TAREFAS PROPOSTAS -
(A) Responda às perguntas seguintes com base no acórdão:
(i) Em que data os autores instauraram a ação declarativa?
(ii) Em que ano o prédio foi cedido pelos pais do autor?
(iii) Durante quantos anos o autor explorou ininterruptamente o café e o mini-mercado?
(B) Prossiga a redação do acórdão a partir da última frase apresentada.

EXCERTO DO ACÓRDÃO -
Acórdão nº 223/12.0TBGRD.C1.S1 de Supremo Tribunal de Justiça (Portugal), 22 de Fevereiro de 2018

Magistrado ResponsávelTOMÉ GOMES
Data da Resolução22 de Fevereiro de 2018
EmissorSupremo Tribunal de Justiça (Portugal)

Acordam da 2.ª Secção do Supremo Tribunal de Justiça: I – Relatório 1. AA e cônjuge BB (A.A) instauraram, em 14/02/2012, ação declarativa, sob a forma de processo ordinário, contra CC, alegando, em síntese, que: .

Os A.A. adquiriram a propriedade de um prédio urbano composto de rés-do-chão, 1.º andar e sótão, sito em Quintais …, da freguesia de …, inscrito na respetiva matriz sob o art. 529, descrito na Conservatória do Registo Predial da Guarda e inscrito a seu favor sob o número de ficha 5…/19…3; .

O referido prédio foi cedido, em 1989, pelos pais do A. para construção de um edifício destinado a comércio, o qual veio a ser construído pelo A., a expensas suas, tendo ainda adquirido os bens que compõem o respetivo recheio; .

O A. está na posse do mesmo há mais de 30 anos, de forma pública, sem oposição de ninguém e agindo como seu proprietário; .

O edifício comporta um café e um mini-mercado, ambos explorados pelo A., ininterruptamente, durante 17 anos, tendo depois o café sido encerrado; .

Após ter encerrado o café e emigrado, o A. teve conhecimento que um terceiro, sem a sua autorização e contra a sua vontade, ocupou o imóvel, alegando que o entregaria logo que os A.A. regressassem a Portugal, o que não veio a ocorrer, permanecendo o terceiro com as chaves do imóvel.

DADOS FORNECIDOS -
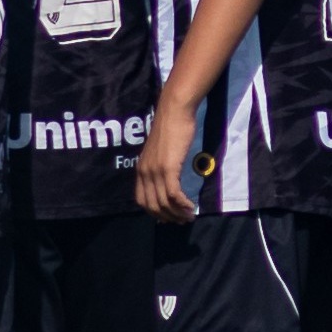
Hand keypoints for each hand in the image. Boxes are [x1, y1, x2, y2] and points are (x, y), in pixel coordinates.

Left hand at [134, 95, 200, 223]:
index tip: (168, 217)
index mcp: (141, 169)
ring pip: (164, 203)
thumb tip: (167, 182)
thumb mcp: (160, 152)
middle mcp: (144, 172)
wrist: (174, 111)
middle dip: (168, 217)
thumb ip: (160, 167)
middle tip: (182, 221)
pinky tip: (190, 207)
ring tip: (189, 217)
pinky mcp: (168, 168)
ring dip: (178, 213)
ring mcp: (155, 171)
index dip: (154, 213)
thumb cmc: (171, 128)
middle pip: (152, 205)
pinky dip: (182, 204)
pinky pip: (173, 194)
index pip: (141, 200)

RESPOSTAS ÀS TAREFAS -
(A)
(i) Em 14/02/2012.
(ii) Em 1989.
(iii) Durante 17 anos.

(B)
Concluíram os A.A. a pedir: a) – o reconhecimento de que o A. é dono e legítimo possuidor, com exclusão de outrem, do sobredito prédio; b) – o reconhecimento de que o A., mesmo que outro título não houvesse, adquiriu a propriedade do imóvel por usucapião e acessão industrial imobiliária no ano de 1989; c) – a condenação dos R.R. a entregar ao A., livre e devoluto, o referido imóvel com todos os seus componentes, no prazo de 10 dias, sob pena de, não o fazendo, pagarem aos A.A. € 15,00 por cada dia de atraso.

  1. Os R.R. apresentaram contestação-reconvenção, deduzindo ainda a intervenção principal de DD e cônjuge EE, alegando que: .

    O estabelecimento de que o A. marido se arroga proprietário foi construído pelos seus pais, DD e EE, e por estes sempre explorado, tendo sido eles a suportar todas as despesas inerentes à respetiva construção e funcionamento; .

    Até 2009, altura em que o imóvel em referência foi doado ao A. pelos pais, nunca aquele foi o proprietário desse imóvel, embora tenha chegado a explorar o café com expressa autorização dos seus pais, bem sabendo que não lhe pertencia; .

    Após o A. ter emigrado, a sua mãe celebrou com a R. mulher, em 13/03/2008, um contrato verbal de arrendamento que abrangia o imóvel em que se situava o café, tal como a exploração deste estabelecimento, sem qualquer prazo de duração, mediante o pagamento mensal da quantia de € 150,00; .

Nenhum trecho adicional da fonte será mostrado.